Birmingham medical centre puts next generation of drugs on trial

Drugs trials at Synexus in Edgbaston
Drugs trials at Synexus in Edgbaston

Developing a drug can take more than two decades. Health Correspondent Alison Dayani investigates part of the process carried out at a clinical research centre in Birmingham.

Medical research has never been so advanced and being able to pop a pill to relieve most ailments is something most of us take for granted.

But each and every tablet or injection is the result of decades of scientific sweat and tears – and the strictest of regulations.

The unassuming office where Synexus clinical trials company is based at the Midlands Clinical Research Centre, off Vincent Drive in Edgbaston, belies the vital work being played out with human guinea pigs behind its doors.

Synexus is based at the Midlands Clinical Research Centre in Edgbaston

With four stages to every human drug trial, Synexus handles the late stages, when drugs are on the threshold of being placed into the market.

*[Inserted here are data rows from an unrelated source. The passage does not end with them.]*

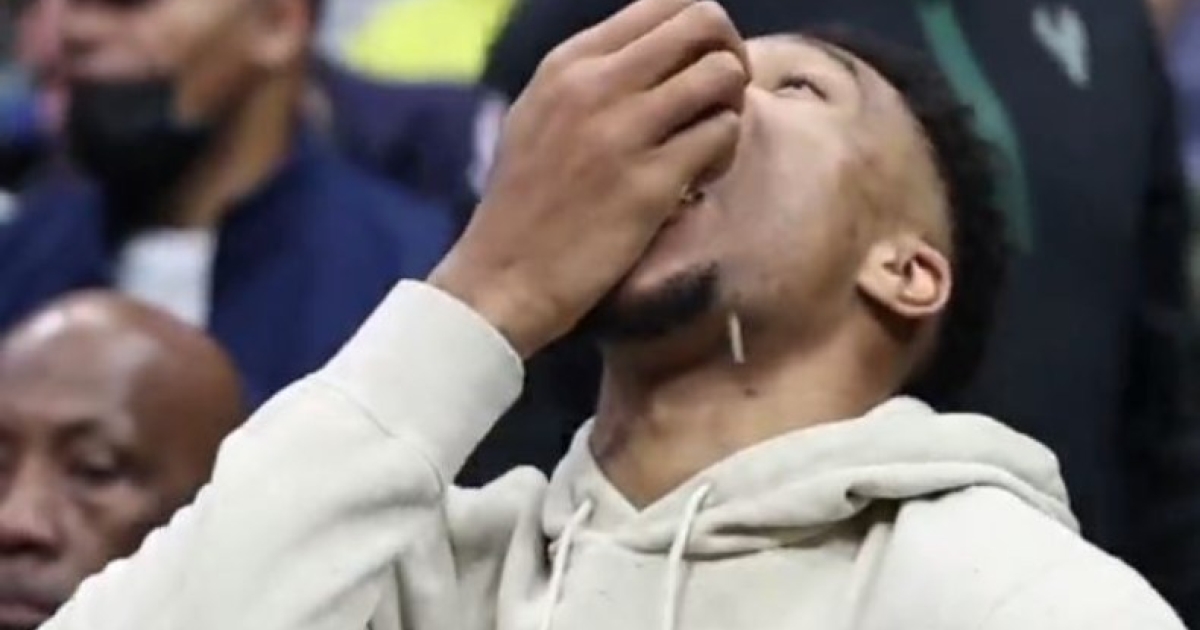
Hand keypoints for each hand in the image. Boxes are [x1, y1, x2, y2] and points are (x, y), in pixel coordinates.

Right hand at [430, 0, 747, 357]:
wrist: (503, 278)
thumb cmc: (524, 205)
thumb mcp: (538, 116)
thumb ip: (587, 78)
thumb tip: (651, 54)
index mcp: (568, 62)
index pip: (664, 2)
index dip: (699, 34)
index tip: (694, 74)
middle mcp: (595, 84)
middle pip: (704, 22)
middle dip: (729, 58)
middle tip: (719, 104)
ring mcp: (623, 131)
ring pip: (723, 74)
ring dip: (731, 109)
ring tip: (707, 149)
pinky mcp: (649, 182)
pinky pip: (722, 135)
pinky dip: (723, 156)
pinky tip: (697, 183)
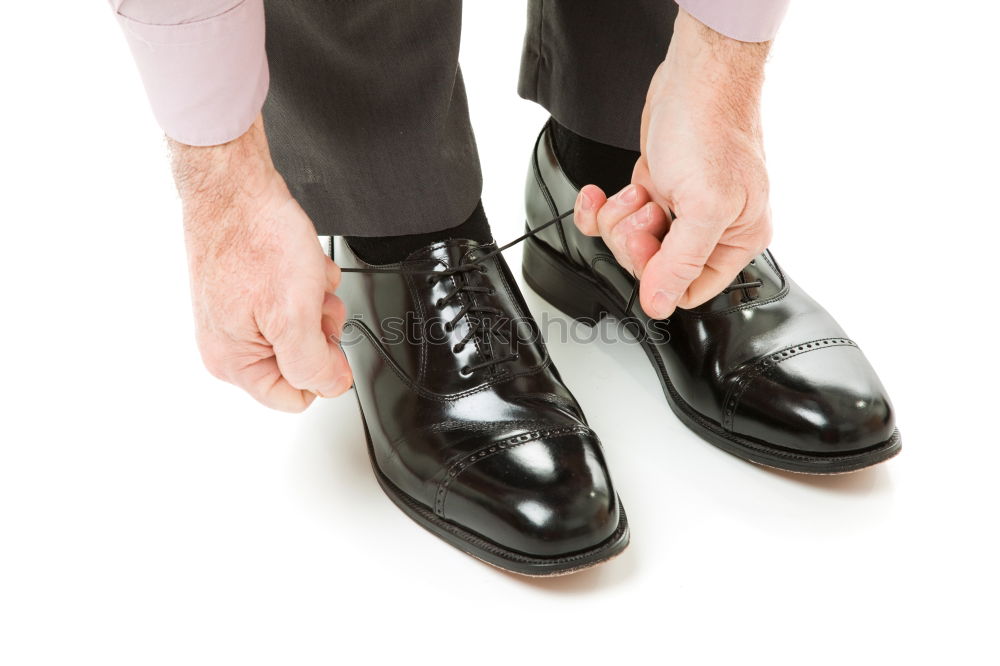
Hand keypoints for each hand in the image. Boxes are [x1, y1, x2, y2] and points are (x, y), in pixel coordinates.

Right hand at [173, 115, 351, 411]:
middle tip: (310, 301)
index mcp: (231, 361)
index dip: (321, 371)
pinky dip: (307, 280)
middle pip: (302, 361)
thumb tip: (329, 387)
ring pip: (305, 327)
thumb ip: (312, 364)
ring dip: (315, 301)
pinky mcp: (251, 289)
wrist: (235, 184)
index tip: (324, 340)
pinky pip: (297, 299)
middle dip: (318, 329)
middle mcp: (229, 343)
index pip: (293, 398)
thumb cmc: (254, 238)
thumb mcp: (294, 316)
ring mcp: (240, 314)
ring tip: (303, 275)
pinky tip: (298, 261)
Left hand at [573, 9, 772, 318]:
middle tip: (644, 211)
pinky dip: (601, 208)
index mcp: (738, 239)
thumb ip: (681, 261)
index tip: (648, 247)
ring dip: (619, 220)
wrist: (695, 75)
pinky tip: (600, 195)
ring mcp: (680, 207)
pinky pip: (617, 218)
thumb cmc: (712, 127)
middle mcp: (712, 226)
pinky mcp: (655, 186)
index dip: (659, 277)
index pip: (691, 290)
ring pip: (631, 243)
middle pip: (654, 268)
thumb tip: (661, 304)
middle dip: (635, 241)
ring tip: (637, 191)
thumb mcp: (704, 206)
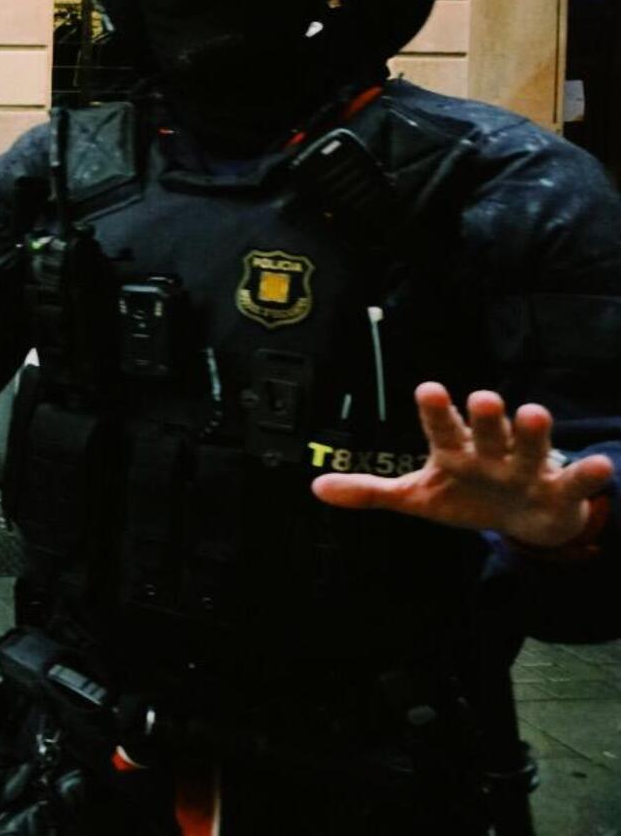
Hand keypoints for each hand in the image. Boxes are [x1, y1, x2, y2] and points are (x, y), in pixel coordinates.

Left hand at [312, 383, 616, 546]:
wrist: (521, 520)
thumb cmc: (467, 497)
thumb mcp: (418, 497)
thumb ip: (371, 491)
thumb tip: (316, 488)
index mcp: (457, 450)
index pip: (442, 427)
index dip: (436, 411)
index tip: (429, 389)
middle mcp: (492, 451)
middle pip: (488, 429)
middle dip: (486, 416)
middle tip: (484, 397)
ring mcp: (528, 468)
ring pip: (532, 446)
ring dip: (533, 431)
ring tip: (533, 411)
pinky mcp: (559, 491)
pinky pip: (575, 481)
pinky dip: (587, 475)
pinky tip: (600, 467)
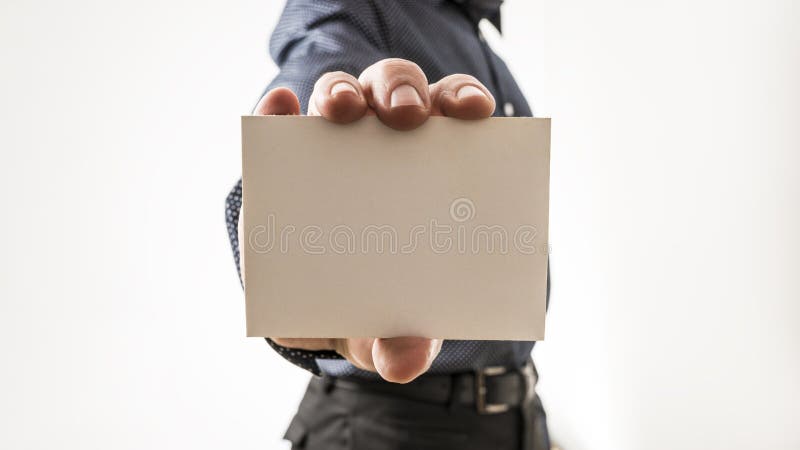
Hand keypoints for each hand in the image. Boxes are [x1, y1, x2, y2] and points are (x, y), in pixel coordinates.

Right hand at [242, 58, 494, 382]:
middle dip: (403, 91)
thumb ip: (404, 341)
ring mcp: (332, 143)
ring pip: (344, 90)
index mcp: (428, 167)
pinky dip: (279, 107)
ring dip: (343, 91)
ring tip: (339, 111)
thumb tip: (405, 360)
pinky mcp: (281, 155)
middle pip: (398, 90)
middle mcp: (384, 140)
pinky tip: (279, 106)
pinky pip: (280, 116)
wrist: (313, 308)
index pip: (452, 113)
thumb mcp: (387, 327)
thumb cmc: (368, 303)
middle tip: (405, 116)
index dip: (464, 100)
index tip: (474, 111)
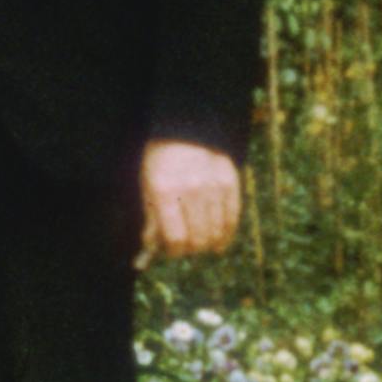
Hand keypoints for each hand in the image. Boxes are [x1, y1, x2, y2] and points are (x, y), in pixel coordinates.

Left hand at [138, 139, 241, 263]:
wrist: (186, 130)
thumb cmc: (162, 163)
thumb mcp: (149, 187)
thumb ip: (152, 219)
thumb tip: (153, 248)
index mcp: (165, 191)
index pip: (176, 238)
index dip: (174, 251)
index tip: (173, 250)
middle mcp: (191, 189)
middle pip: (198, 238)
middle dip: (192, 249)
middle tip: (188, 247)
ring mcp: (214, 186)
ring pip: (216, 231)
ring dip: (209, 243)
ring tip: (203, 243)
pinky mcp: (231, 182)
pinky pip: (232, 218)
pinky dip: (226, 233)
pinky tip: (220, 241)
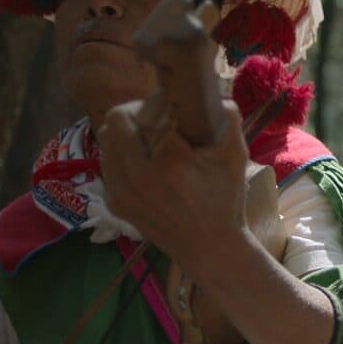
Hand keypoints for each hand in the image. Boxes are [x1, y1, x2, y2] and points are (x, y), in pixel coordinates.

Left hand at [97, 97, 249, 270]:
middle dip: (134, 112)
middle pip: (115, 121)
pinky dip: (121, 154)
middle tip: (155, 116)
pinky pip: (107, 163)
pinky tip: (143, 160)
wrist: (209, 248)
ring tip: (148, 136)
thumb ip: (229, 119)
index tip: (171, 103)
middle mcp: (138, 176)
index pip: (143, 112)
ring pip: (106, 141)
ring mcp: (121, 192)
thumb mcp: (236, 158)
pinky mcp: (115, 203)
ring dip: (125, 132)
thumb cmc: (225, 201)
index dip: (157, 101)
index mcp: (169, 162)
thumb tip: (217, 95)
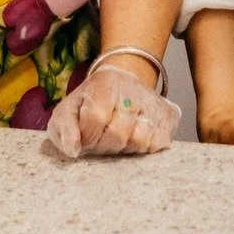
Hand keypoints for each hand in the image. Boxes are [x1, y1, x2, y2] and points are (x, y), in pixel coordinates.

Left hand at [46, 64, 179, 158]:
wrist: (120, 83)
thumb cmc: (91, 101)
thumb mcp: (69, 109)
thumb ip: (64, 129)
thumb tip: (73, 149)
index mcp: (105, 83)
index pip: (96, 118)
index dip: (88, 136)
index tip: (85, 136)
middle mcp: (133, 89)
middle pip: (118, 133)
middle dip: (105, 145)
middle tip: (101, 139)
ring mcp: (154, 102)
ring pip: (140, 140)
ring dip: (124, 147)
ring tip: (117, 137)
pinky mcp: (169, 115)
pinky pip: (157, 144)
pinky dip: (143, 148)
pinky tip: (133, 136)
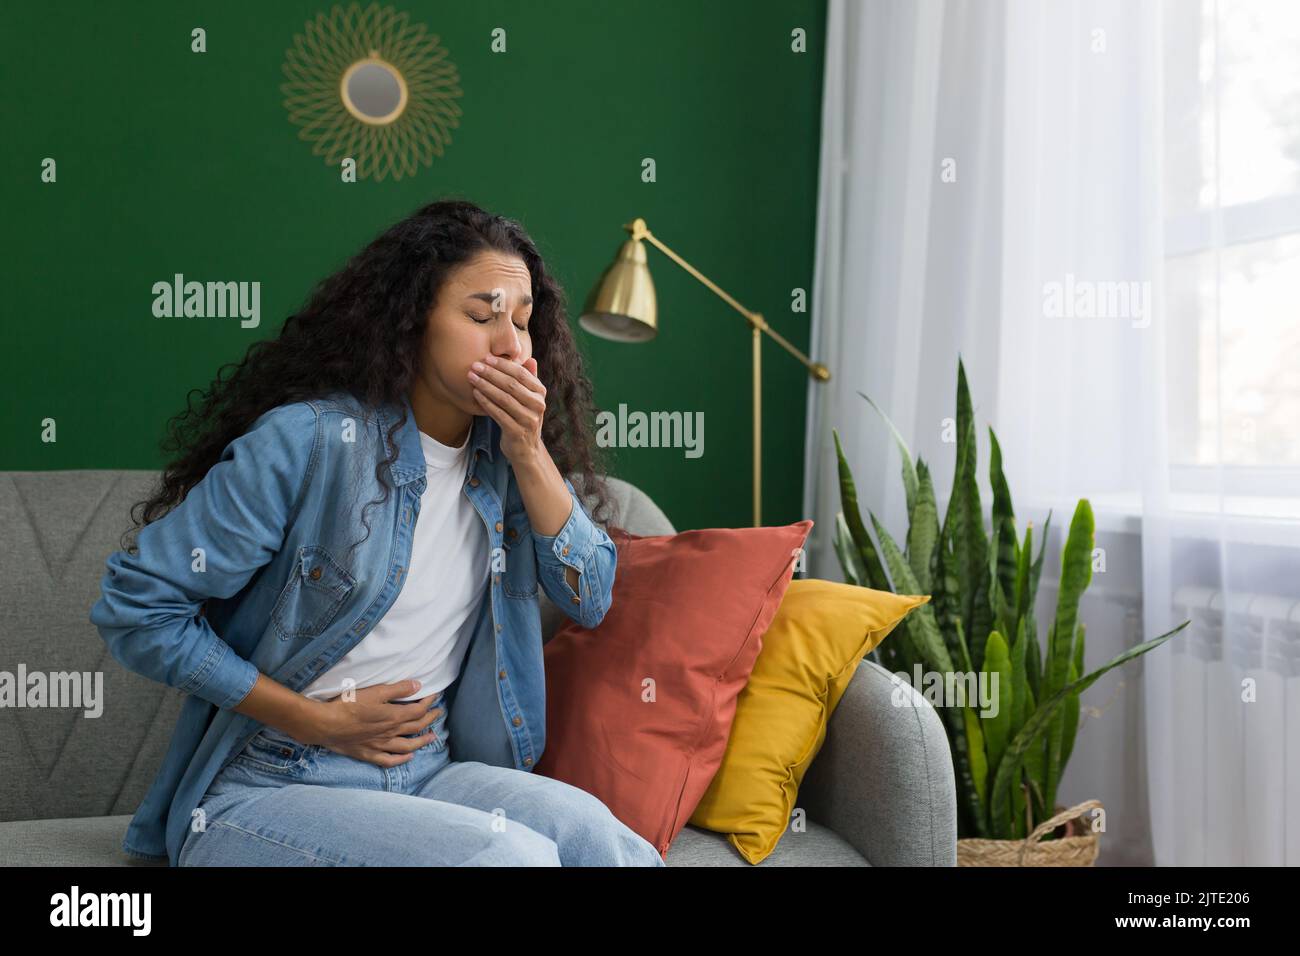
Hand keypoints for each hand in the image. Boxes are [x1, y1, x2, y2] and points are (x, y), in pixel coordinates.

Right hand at [305, 680, 442, 766]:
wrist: (326, 724)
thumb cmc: (349, 704)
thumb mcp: (375, 691)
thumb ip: (398, 689)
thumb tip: (419, 685)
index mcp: (394, 716)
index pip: (418, 710)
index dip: (429, 702)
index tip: (435, 696)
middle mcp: (390, 733)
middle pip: (416, 727)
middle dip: (430, 719)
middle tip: (438, 713)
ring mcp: (380, 746)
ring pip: (407, 746)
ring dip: (422, 741)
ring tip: (432, 737)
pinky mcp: (368, 754)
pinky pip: (389, 760)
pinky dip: (401, 760)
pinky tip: (408, 757)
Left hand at [468, 355, 545, 466]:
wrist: (526, 449)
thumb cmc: (524, 418)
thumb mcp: (530, 399)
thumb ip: (530, 380)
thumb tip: (530, 359)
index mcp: (540, 393)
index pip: (521, 374)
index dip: (503, 365)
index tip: (487, 358)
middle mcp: (538, 406)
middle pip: (511, 385)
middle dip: (491, 373)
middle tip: (475, 366)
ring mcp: (528, 420)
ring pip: (504, 399)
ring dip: (485, 386)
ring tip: (472, 378)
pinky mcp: (517, 432)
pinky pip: (498, 414)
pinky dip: (486, 403)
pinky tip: (475, 394)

Synexus site director Mike Chevins said: “The first phase is to test if a drug is safe to use on fit and healthy subjects, often students being paid who are looked after in intensive care conditions,” said Mr Chevins.

“They are given a weak part of the dose and the point is to see if the drug is safe, rather than if it will do what it says on the tin. There are only a few very specialised phase one units.

“Stage two is looking at safety and effectiveness by giving a mild dose to around 30 patients.

“Stage three is when we often get involved, when hundreds of patients get a stronger dose in the hope of making their condition better.

“Then stage four is when large numbers of patients trial a drug. By this point, the safety elements are dealt with and we are focusing on effectiveness. We are seeing if the drug will do what it claims before doctors prescribe it.

“From when someone comes up with the concept of a drug to getting it in a pharmacy can be 20 years.

By the time it reaches us, it is 15 years down the line.

“There are ten to 20,000 ideas for drugs, but only a handful ever get as far as us.”

At any given time, Synexus is carrying out around 20 different trials for most of the main pharmaceutical companies for everything from pioneering treatments for asthma and prostate cancer to flu jabs, insomnia and Alzheimer’s disease.

Synexus has even started working with Heartlands Hospital on an insomnia study that looks at people’s sleeping patterns.

“Most drugs we trial get as far as going on to the market,” explained father-of-four Mr Chevins.

“Some studies last 12 weeks, others are up to five years, but they are all ‘double blinded’.”

Double-blinded studies involve administering drugs and placebos where neither the patient or trial doctors know which is which, so as not to bias the results.

Boxes of drugs arrive from a pharmaceutical company with only a code.

“We don’t even know if the packet we are giving a patient is a placebo or the drug,” the site director says.

“A number is allocated for each participant and it is just a box. It can be frustrating because we go through a four-year study and at end of it, won’t know whether the drug has worked or not.

“It is only once all the data from different test sites has been analysed that the pharmaceutical company ‘unblinds’ us and tells us which drug or placebo a patient was on and we can then tell the patient.”

That can be a hard secret for doctors at the unit to keep, especially when during a trial they start to detect improvements.

One recent trial for an osteoporosis medication involved closely monitoring patients’ bone density, but doctors were not allowed to tell the patient if they were spotting any changes.

The only time they can “code break” is in a medical emergency if a volunteer is suddenly taken ill and hospital doctors need to know what drugs they are taking.

Every participant carries a card that medics can activate to break the system to reveal exactly what they are taking, but voids them from the trial in the process.

Despite the uncertainties involved with being among the first people to test a new drug, Synexus has no shortage of volunteers. In 2010 alone, more than 35,000 people showed an interest in taking part in the company’s trials worldwide.

Many are referred by their GPs within a 50-mile radius for specific trials relating to their illness while others respond to adverts, even though they are not paid to take part.

“You may wonder why patients want to try a drug in the testing phase, but a lot of people are desperate for something to help them,” said Mr Chevins.

“It might be they get terrible migraines every month and have tried every product on the market and they are not helping, or someone who has suffered with insomnia for 20 years.